Come contorno al piatto principale di Amy e Jonah abbiamo i loro colleghi e superiori. Glenn Sturgis è il direttore del Cloud 9 un uomo bizzarro e “di cuore” legato alla classica cultura cristiana e capitalista. Dina è la vicedirettrice fredda che crede nel pragmatismo e nelle gerarchie. Poi c’è Garrett un personaggio molto amato dal pubblico. Garrett è un impiegato disabile e di colore che col suo cinismo fa satira pungente senza risultare moralista. Altri personaggi sono Cheyenne una ragazza-madre e Mateo un clandestino omosessuale che affronta i pregiudizi con una comicità da stand-up comedy. Insomma Cloud 9 è un caleidoscopio di forme umane in termini culturali, sessuali e di genere.
In questo supermercato umano gli scaffali sono tanti e la sensazione è quella di riempire il nostro carrello mentale di critiche sociali confezionate in modo sapiente.
Ogni puntata si regge su una precisa aria tematica e tutto ciò che gli gira intorno (vicende e personaggi) è solo un contorno di entertainment. Nel calderone ci sono temi di forte attualità che tutt’ora sono discussi nello scenario politico nazionale e mondiale. La sanità privata, l’immigrazione, la clandestinità, la disoccupazione, il razzismo, il maschilismo e il femminismo, la violenza di genere, le idee new age, la religione e l’ateismo, l’alcolismo e le dipendenze, il capitalismo e il materialismo e potremo continuare all’infinito. Tutto è riportato con crudo realismo, ma la vena provocatoria è una bilancia che dà equilibrio alla satira.
Superstore non vuole preconfezionare soluzioni politiche, ma vuole suscitare domande in un contesto (quello mondiale) il cui il difetto è proprio quello di fornire soluzioni che sembrano barriere tra gli insider e outsider della società. In cloud 9 invece sono tutti uniti dalla loro emarginazione, un fantastico paradosso esistenziale.
L’uragano come evento divinatorio in un mondo capitalista
Alla fine della seconda stagione un tornado distrugge il Cloud 9 e questo evento ha un significato quasi divinatorio. Grazie al tornado la serie rivela la sua natura universalistica. Il Cloud 9 non è solo un ambientazione è un micro-mondo di un mondo più grande che non vediamo quasi mai.
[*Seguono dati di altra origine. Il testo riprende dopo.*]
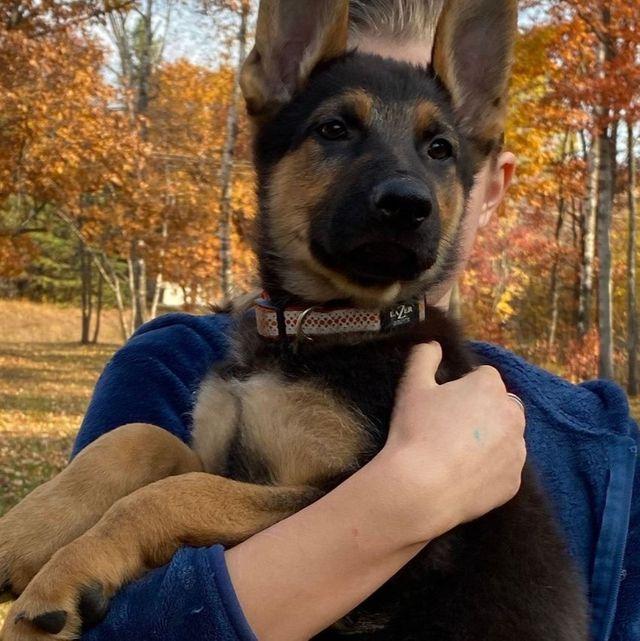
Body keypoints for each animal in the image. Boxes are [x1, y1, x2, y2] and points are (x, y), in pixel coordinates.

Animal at [1, 0, 584, 636]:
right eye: (334, 129)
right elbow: (139, 439)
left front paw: (64, 574)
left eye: (440, 149)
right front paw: (21, 536)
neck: (317, 326)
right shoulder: (225, 454)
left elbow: (177, 494)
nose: (408, 205)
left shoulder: (366, 508)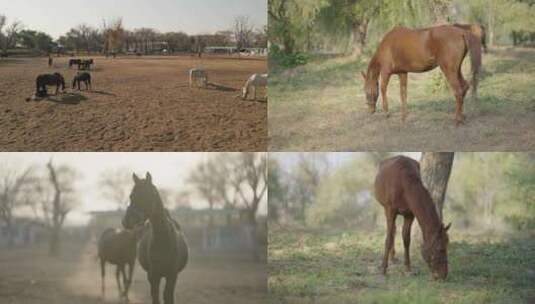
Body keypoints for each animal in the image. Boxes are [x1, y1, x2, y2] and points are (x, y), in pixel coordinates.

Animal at [122, 173, 189, 304]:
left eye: (146, 195)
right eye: (131, 196)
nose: (127, 221)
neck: (163, 239)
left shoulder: (172, 275)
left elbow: (168, 297)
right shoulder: (153, 276)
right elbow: (155, 297)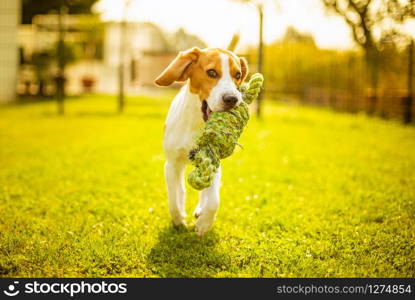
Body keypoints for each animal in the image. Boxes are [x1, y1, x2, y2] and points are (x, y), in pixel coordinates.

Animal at [154, 47, 249, 236]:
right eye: (211, 72)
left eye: (238, 74)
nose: (232, 99)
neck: (196, 123)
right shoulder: (171, 164)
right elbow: (173, 199)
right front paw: (178, 220)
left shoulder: (213, 161)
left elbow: (213, 201)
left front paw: (204, 224)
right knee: (180, 191)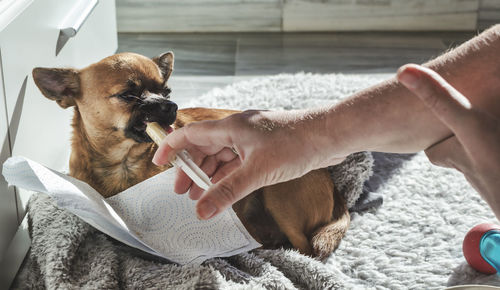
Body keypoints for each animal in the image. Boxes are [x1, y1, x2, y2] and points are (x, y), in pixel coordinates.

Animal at [33, 51, 350, 258]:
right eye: (127, 95)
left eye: (166, 90)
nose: (170, 105)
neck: (124, 164)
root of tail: (334, 186)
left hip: (278, 193)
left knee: (304, 249)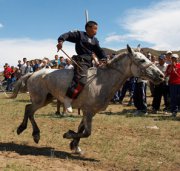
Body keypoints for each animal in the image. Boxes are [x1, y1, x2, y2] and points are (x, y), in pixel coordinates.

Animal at [10, 44, 164, 153]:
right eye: (142, 60)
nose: (161, 75)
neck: (102, 81)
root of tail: (32, 74)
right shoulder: (89, 111)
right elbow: (87, 132)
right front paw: (68, 135)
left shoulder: (89, 111)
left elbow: (81, 129)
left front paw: (75, 145)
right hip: (40, 99)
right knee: (29, 110)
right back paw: (32, 133)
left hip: (46, 99)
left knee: (29, 109)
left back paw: (28, 131)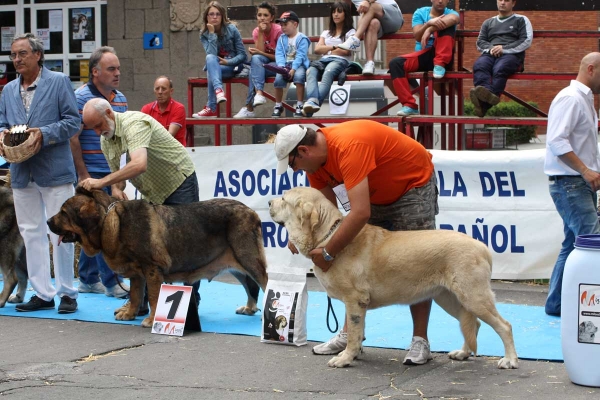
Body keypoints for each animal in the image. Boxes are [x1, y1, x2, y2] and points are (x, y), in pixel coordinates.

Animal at [48, 188, 268, 328]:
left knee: (265, 283)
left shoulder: (152, 270)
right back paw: (250, 308)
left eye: (64, 213)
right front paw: (130, 314)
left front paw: (151, 319)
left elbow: (154, 297)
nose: (48, 221)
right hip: (235, 264)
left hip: (248, 258)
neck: (111, 221)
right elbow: (136, 295)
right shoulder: (137, 275)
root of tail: (252, 212)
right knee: (251, 286)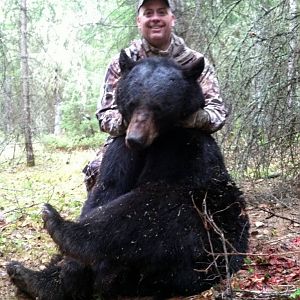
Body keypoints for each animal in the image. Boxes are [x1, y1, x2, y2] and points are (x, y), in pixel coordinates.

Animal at [7, 51, 248, 300]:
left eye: (160, 107)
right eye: (132, 103)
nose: (135, 139)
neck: (155, 144)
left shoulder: (187, 152)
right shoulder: (119, 154)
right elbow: (105, 189)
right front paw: (66, 270)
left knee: (138, 219)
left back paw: (56, 224)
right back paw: (28, 276)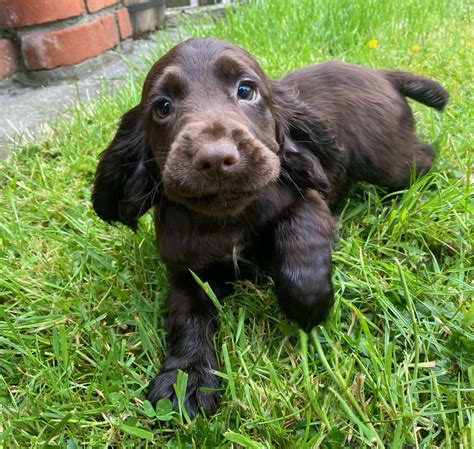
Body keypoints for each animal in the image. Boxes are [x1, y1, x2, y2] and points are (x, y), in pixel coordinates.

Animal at [91, 37, 448, 416]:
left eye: (246, 90)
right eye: (162, 107)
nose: (215, 159)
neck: (227, 218)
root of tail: (378, 73)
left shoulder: (309, 199)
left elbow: (299, 233)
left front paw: (309, 304)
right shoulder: (187, 274)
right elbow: (187, 318)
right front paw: (186, 377)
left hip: (385, 158)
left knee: (423, 160)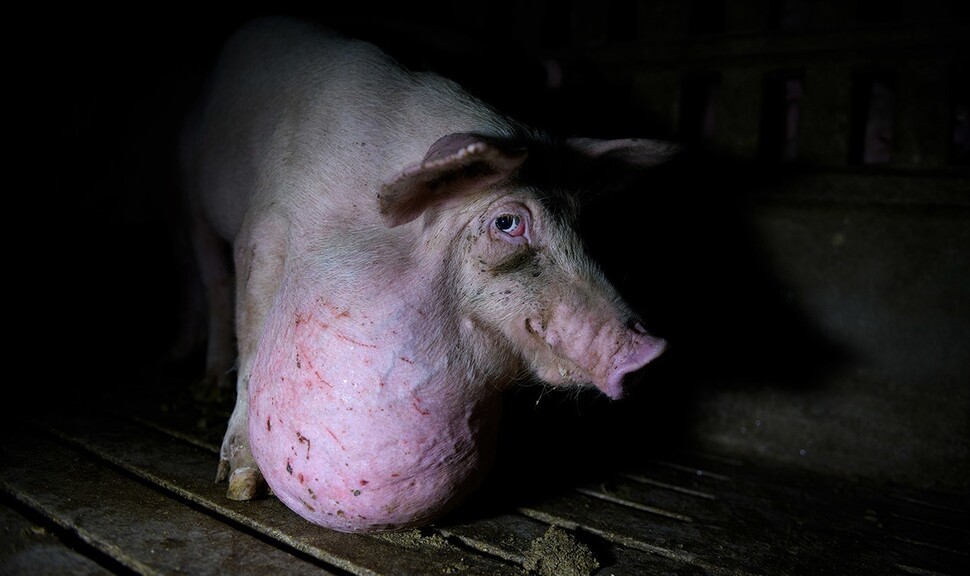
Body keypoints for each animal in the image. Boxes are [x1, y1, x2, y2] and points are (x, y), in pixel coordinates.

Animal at [178, 15, 668, 532]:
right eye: (507, 222)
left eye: (577, 222)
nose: (650, 351)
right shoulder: (263, 231)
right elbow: (250, 337)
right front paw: (241, 487)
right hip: (188, 185)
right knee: (210, 282)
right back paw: (205, 380)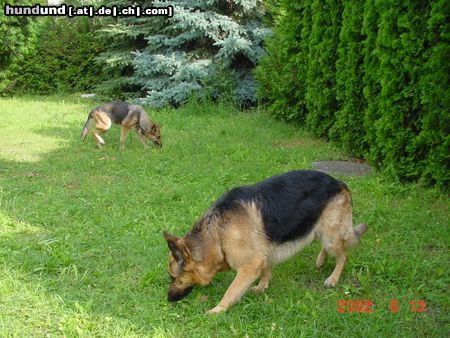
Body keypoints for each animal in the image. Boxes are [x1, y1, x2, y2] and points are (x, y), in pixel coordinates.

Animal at [163, 172, 368, 314]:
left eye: (173, 278)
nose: (168, 299)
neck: (217, 234)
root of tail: (339, 182)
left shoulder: (249, 266)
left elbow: (230, 292)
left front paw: (217, 311)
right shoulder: (263, 255)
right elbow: (266, 271)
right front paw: (262, 288)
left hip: (330, 235)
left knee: (343, 254)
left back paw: (333, 278)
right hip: (318, 229)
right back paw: (320, 261)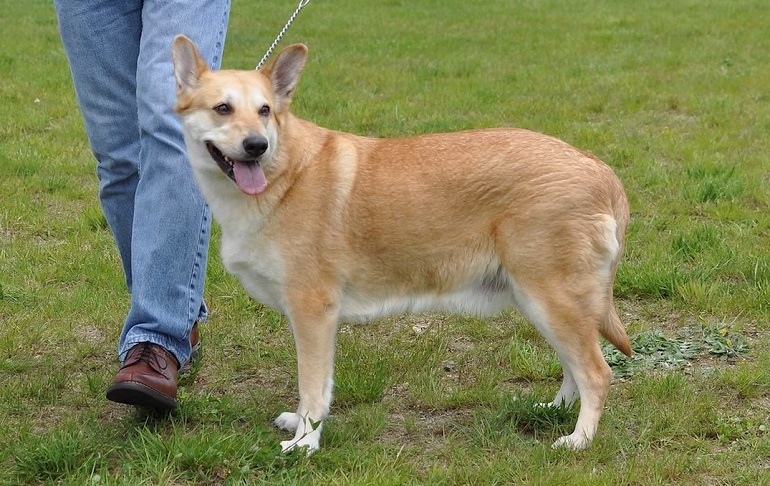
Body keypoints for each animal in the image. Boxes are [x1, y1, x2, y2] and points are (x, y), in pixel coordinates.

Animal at [174, 36, 632, 454]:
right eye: (222, 108)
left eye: (265, 110)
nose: (257, 145)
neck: (282, 174)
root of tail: (600, 170)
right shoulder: (312, 318)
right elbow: (318, 386)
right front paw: (303, 426)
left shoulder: (312, 311)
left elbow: (312, 387)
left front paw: (305, 442)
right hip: (542, 303)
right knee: (574, 369)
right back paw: (552, 411)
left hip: (550, 300)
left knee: (596, 373)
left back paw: (579, 440)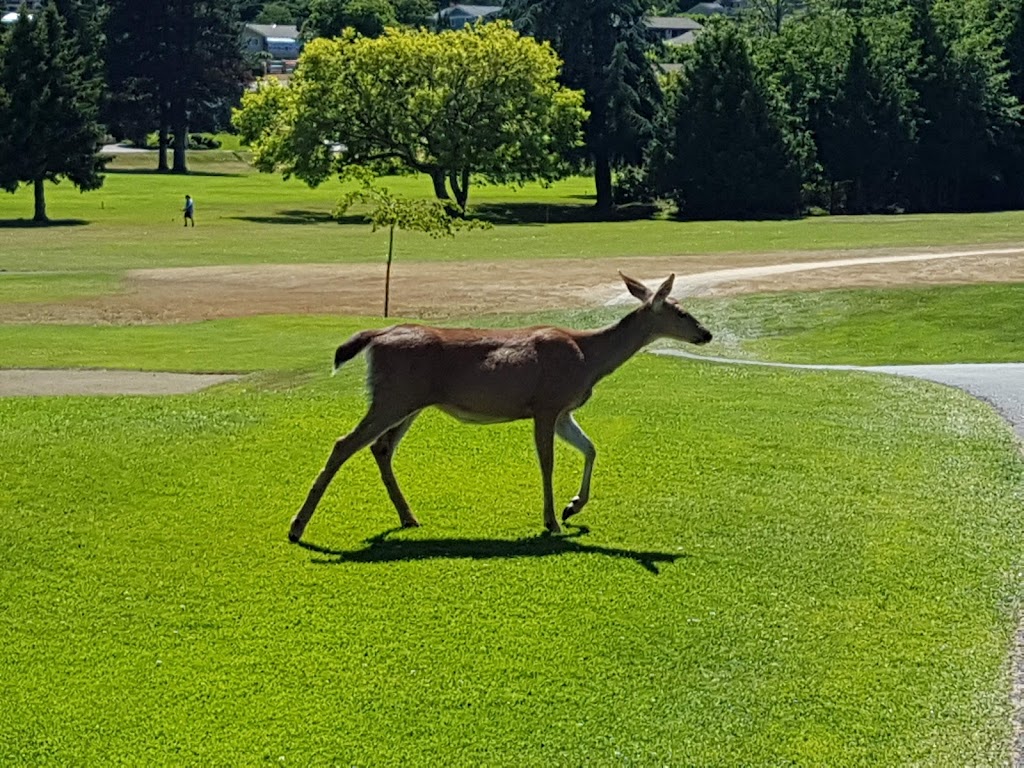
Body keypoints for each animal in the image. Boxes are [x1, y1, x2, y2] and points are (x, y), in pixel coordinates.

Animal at [288, 274, 712, 544]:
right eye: (679, 311)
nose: (706, 333)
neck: (588, 358)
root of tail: (377, 336)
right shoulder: (546, 403)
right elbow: (547, 463)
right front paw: (552, 521)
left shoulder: (563, 411)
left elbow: (591, 448)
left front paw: (573, 508)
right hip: (393, 396)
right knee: (345, 443)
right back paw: (297, 527)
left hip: (407, 401)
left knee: (380, 448)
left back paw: (408, 517)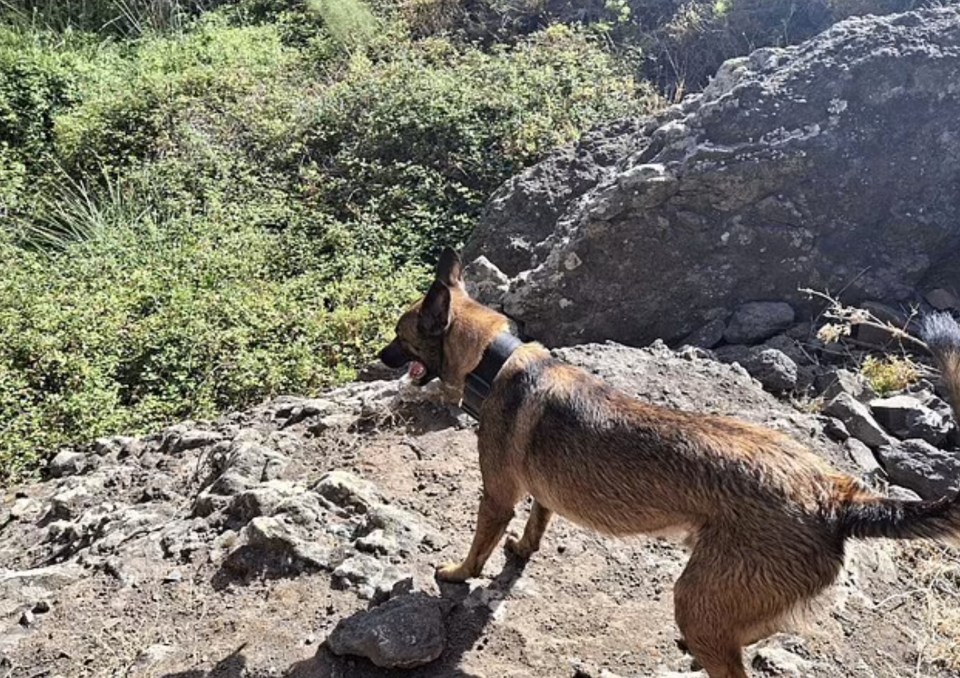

E Il superstore non rappresenta solo l’America nei suoi retaggi culturali, ma è un universo intero fatto di contorti meccanismi sociali in cui è chiamato in causa l’intero mondo occidentale. Dopo la distruzione del tornado il Cloud 9 viene ricostruito, ma i personaggi rimangono sempre incastrati in questo limbo, quasi una rappresentazione Dantesca della società che cresce ma non permette al singolo di evolversi del tutto.